Es wäre die passende Pointe für Klopps Amtszeit, wenn sie mit einem weiteren epischen Duell mit City und Trainer Pep Guardiola enden würde. Die beiden Vereine und ihre Trainer haben einander in den vergangenen Jahren zu Höchstleistungen getrieben. Seit Klopps Ankunft in England hat in der Premier League nur Manchester City mehr Punkte geholt als Liverpool. Es ist keine Übertreibung, wenn man behauptet, dass Klopp ohne Manchester City wohl noch viel mehr Titel gewonnen hätte. Mit seinem Abschied endet in England auch die größte Trainer-Rivalität der Gegenwart, die Rivalität zwischen Guardiola und Klopp – die übrigens immer von gegenseitigem Respekt geprägt war.

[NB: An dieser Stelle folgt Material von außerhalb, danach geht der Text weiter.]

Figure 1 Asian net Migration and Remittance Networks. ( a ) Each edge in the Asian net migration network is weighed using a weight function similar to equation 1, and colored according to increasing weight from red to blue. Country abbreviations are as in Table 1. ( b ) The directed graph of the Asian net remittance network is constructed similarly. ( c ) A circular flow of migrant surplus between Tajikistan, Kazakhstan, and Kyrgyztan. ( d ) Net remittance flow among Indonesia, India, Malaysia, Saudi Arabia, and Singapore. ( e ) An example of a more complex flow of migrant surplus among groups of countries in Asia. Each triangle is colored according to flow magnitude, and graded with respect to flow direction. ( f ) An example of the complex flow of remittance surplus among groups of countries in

Jürgen Klopp fand eine enge Bindung zum FC Liverpool, zur Stadt und zu den Menschen

Klopp war in Liverpool mehr als ein Trainer. Er war Schutzpatron der Liverpool-Gemeinde, ein spiritueller Anführer wie es vor ihm nur Bill Shankly war, Erfinder des modernen FC Liverpool. Shankly steht als Statue vor der Kop-Tribüne des Anfield-Stadions, und auch für eine Klopp-Statue dürfte sich unter den Fans eine Mehrheit finden. Es gehört zu den Qualitäten der Figur Jürgen Klopp, dass er überall, wo er arbeitet, eine enge Bindung zu den Menschen, zum Umfeld, zur Stadt aufbaut. So war es bei Mainz 05, bei Dortmund und in Liverpool. Auch das macht seinen Abschied zu mehr als einer sportlichen Personalie. Dass Klopp jemals einen anderen englischen Verein trainiert, schließt er übrigens aus, sogar ein komplettes Ende seiner Laufbahn stellt er in den Raum.

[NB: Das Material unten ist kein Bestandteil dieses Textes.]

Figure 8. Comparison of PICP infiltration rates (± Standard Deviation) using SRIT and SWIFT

Omnipräsent: Jürgen Klopp ziert als Graffiti eine Backsteinwand im Baltic Quarter in Liverpool.
Omnipräsent: Jürgen Klopp ziert als Graffiti eine Backsteinwand im Baltic Quarter in Liverpool. © firo Sportphoto | firo Sportphoto/Sebastian El-Saqqa

Erstmal allerdings hat er noch eine Saison zu beenden. Und anders als bei seinem Abschied aus Dortmund 2015 geht es nicht darum, den Schaden in einer schwierigen Spielzeit in Grenzen zu halten. Nein, Klopp könnte sich auf dem Höhepunkt aus Liverpool verabschieden, nämlich mit der Meisterschaft. „Lasst uns alles aus dieser Saison herausquetschen“, ruft er den Liverpool-Fans zu und bittet sie, die verbleibenden Spiele nicht zu Spielen zu machen, bei denen es nur um ihn geht, nur um Klopp. Das ist ein frommer Wunsch, aber vermutlich wird es tatsächlich sein wie fast immer seit seiner Ankunft im Herbst 2015: Liverpool wird auf Klopp hören.